Потому что есть вещи и похуже – в эмиграции я стала ипохондриком. По моим наблюдениям, дети врачей (а я дочь и внучка врачей) делятся на тех, у кого ПТСР проявляется в том, что они боятся каждой царапинки, или же, наоборот, отрицают любые проблемы в области здоровья, даже если у них идет кровь одновременно из глаз, ушей и носа (хотя, возможно, они просто начитались новостей из России). Я принадлежу ко второй категории травматиков, потому что, когда ты, в пять лет разбив коленку, слышишь от папы что-то вроде «здесь может быть сепсис», проще вообще не думать о болезнях, чем видеть за каждой царапиной скоропостижную кончину или, если легко отделался, ампутацию. Кроме того, близость врачебной экспертизы (все те же 20 минут на метро) и доступность антибиотиков без рецепта дают уверенность в завтрашнем здоровом дне. Годами я болела на ногах, закидываясь «Эффералганом» и отправляясь на съемки, интервью и сдачу номера. Единственный минус любой болезни был в том, что она мешала работать, а значит, надо было убрать внешнюю симптоматику на 4 часа, а потом еще 3 раза по 4. Я знала, что в любой непонятной ситуации, когда не помогает даже «Эффералган», у меня будут лучшие врачи и лучшее лечение – потому что все так же социальная подушка безопасности работала дома безотказно.

В эмиграции я обнаружила себя в одиночестве с ребенком, без страховки и права на ее получение, зато с платной европейской медициной, где, например, визит к маммологу за 70 евро не подразумевает УЗИ, а УЗИ можно сделать «возможно, в следующем месяце» еще за 40 евро.

— Доктор, почему в следующем месяце УЗИ? – возмутилась я в кабинете статного седовласого латышского специалиста по женскому вопросу. – Моя прабабушка умерла от рака груди!»

— В каком возрасте? – не повел и бровью статный седовласый доктор.

— Ну, около 90 лет…

— Тогда у нас с вами еще куча времени, Юлия!

В общем, помирать, так весело. С другой стороны, моя подруга, переехавшая в крошечный городок где-то на юге Франции, рассказала мне, что там нет даже самого понятия «платная медицина», и ее ближайший визит к врачу был назначен в декабре на апрель. Так что God bless Riga и ее седовласых специалистов с хорошим чувством юмора.
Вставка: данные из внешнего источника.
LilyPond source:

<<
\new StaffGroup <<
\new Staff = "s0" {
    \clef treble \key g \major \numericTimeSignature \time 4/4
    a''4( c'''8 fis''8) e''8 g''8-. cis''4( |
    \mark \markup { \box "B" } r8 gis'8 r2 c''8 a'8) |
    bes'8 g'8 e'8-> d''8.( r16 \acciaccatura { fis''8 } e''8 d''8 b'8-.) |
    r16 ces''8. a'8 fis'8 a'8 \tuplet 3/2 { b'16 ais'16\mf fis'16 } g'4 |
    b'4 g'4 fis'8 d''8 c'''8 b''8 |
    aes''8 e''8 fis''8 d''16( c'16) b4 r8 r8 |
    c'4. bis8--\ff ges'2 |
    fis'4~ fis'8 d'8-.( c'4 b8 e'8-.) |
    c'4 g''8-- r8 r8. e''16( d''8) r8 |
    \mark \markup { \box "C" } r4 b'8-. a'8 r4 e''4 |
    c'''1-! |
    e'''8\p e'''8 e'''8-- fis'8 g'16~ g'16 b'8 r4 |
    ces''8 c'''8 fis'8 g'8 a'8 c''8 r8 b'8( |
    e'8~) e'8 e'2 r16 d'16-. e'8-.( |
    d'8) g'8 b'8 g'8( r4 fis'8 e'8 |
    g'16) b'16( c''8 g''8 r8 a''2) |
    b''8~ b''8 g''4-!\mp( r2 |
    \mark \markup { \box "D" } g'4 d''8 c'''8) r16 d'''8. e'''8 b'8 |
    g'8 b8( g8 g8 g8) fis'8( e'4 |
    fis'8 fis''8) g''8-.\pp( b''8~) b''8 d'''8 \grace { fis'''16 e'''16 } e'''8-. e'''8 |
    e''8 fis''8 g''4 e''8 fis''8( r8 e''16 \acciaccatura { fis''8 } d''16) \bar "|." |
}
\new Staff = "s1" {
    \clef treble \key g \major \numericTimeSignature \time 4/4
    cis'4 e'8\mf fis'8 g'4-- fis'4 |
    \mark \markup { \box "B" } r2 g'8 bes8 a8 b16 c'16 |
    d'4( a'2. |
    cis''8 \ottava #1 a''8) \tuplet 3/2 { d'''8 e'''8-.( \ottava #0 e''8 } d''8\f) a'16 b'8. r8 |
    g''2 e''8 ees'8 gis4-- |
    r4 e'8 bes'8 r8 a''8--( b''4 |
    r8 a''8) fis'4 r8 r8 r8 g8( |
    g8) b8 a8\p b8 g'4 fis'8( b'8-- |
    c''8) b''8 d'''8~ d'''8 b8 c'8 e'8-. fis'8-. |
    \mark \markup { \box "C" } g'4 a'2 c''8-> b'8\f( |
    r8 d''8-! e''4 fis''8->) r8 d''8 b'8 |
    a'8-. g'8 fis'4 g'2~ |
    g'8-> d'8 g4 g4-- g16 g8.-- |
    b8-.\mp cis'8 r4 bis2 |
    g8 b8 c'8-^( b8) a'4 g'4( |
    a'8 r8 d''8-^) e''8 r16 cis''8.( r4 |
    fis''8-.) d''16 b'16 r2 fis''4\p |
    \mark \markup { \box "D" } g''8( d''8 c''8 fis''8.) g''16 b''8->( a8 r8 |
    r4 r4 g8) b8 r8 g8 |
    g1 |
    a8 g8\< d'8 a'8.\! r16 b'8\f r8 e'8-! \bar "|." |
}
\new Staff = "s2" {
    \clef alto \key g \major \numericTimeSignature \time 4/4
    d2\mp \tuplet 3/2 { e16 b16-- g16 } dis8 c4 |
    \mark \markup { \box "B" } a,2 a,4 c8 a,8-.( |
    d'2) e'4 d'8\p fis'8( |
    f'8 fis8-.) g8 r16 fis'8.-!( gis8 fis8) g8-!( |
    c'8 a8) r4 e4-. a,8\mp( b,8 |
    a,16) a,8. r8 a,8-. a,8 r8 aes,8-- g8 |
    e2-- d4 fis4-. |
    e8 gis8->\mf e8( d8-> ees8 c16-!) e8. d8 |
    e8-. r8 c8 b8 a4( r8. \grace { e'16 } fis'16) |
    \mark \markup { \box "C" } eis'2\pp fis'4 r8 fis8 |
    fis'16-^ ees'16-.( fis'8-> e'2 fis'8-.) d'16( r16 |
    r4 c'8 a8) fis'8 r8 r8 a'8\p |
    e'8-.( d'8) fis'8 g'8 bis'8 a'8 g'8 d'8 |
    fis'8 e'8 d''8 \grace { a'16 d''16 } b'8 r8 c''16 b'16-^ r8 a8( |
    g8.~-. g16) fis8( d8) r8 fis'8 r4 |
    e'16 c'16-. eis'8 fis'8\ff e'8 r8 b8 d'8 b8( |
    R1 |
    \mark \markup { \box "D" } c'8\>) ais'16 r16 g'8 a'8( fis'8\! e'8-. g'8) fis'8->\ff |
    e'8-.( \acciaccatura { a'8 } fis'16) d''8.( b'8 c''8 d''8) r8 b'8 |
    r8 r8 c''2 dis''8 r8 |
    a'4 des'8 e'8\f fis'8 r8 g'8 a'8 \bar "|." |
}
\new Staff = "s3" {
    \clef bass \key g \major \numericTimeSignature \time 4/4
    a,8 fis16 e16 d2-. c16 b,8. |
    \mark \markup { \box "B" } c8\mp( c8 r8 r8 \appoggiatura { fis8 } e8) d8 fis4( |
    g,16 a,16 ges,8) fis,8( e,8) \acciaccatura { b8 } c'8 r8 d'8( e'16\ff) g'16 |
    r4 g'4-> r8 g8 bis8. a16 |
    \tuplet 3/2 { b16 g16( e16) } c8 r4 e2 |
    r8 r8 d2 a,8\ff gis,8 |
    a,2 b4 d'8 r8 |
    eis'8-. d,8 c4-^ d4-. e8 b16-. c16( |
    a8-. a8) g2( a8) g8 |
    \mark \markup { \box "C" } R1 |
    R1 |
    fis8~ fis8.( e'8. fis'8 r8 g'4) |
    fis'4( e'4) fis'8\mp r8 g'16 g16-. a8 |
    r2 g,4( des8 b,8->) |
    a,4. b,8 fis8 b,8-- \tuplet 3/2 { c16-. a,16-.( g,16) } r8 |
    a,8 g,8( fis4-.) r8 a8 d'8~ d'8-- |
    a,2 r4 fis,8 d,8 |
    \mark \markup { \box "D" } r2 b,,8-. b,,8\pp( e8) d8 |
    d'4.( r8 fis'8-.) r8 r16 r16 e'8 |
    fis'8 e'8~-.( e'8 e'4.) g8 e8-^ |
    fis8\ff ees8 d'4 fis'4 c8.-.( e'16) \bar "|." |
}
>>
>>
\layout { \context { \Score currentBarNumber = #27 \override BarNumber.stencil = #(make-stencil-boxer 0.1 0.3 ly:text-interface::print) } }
Собственно, попала я к нему на прием ровно потому, что становлюсь ипохондриком. Симптомы, на которые я бы в Москве даже не обратила внимания, в Риге делают меня моим же папой с «сепсисом после царапинки». Я даже стала соблюдать режим питания: в рацион мой теперь входит не сухая булка между сдачей текстов, а омега 3 и 6, белки и правильные углеводы. Я перестала пить вино по будням, зато пью комплекс витаминов, хожу в бассейн и могу совершенно серьезно, даже не фыркнув, произнести фразу «Нужно пойти подышать свежим воздухом». И это та же самая женщина, которая раньше закидывалась перед работой «Эффералганом» и клялась в любви выхлопным газам мегаполиса! Очень по ней скучаю.

Иллюстрация Екатерина Балеевская/SpektrPress

Но, как и в случае с деньгами, вопрос здоровья в этой нашей новой и, как говорят политологи и экономисты, турбулентной жизни заканчивается простым вопросом: «А что будет, если со мной что-то случится?». Раньше ты точно знала, что вылетит подушка безопасности, а теперь — черный блокнотик для счетов и побольше омега-3 в рационе.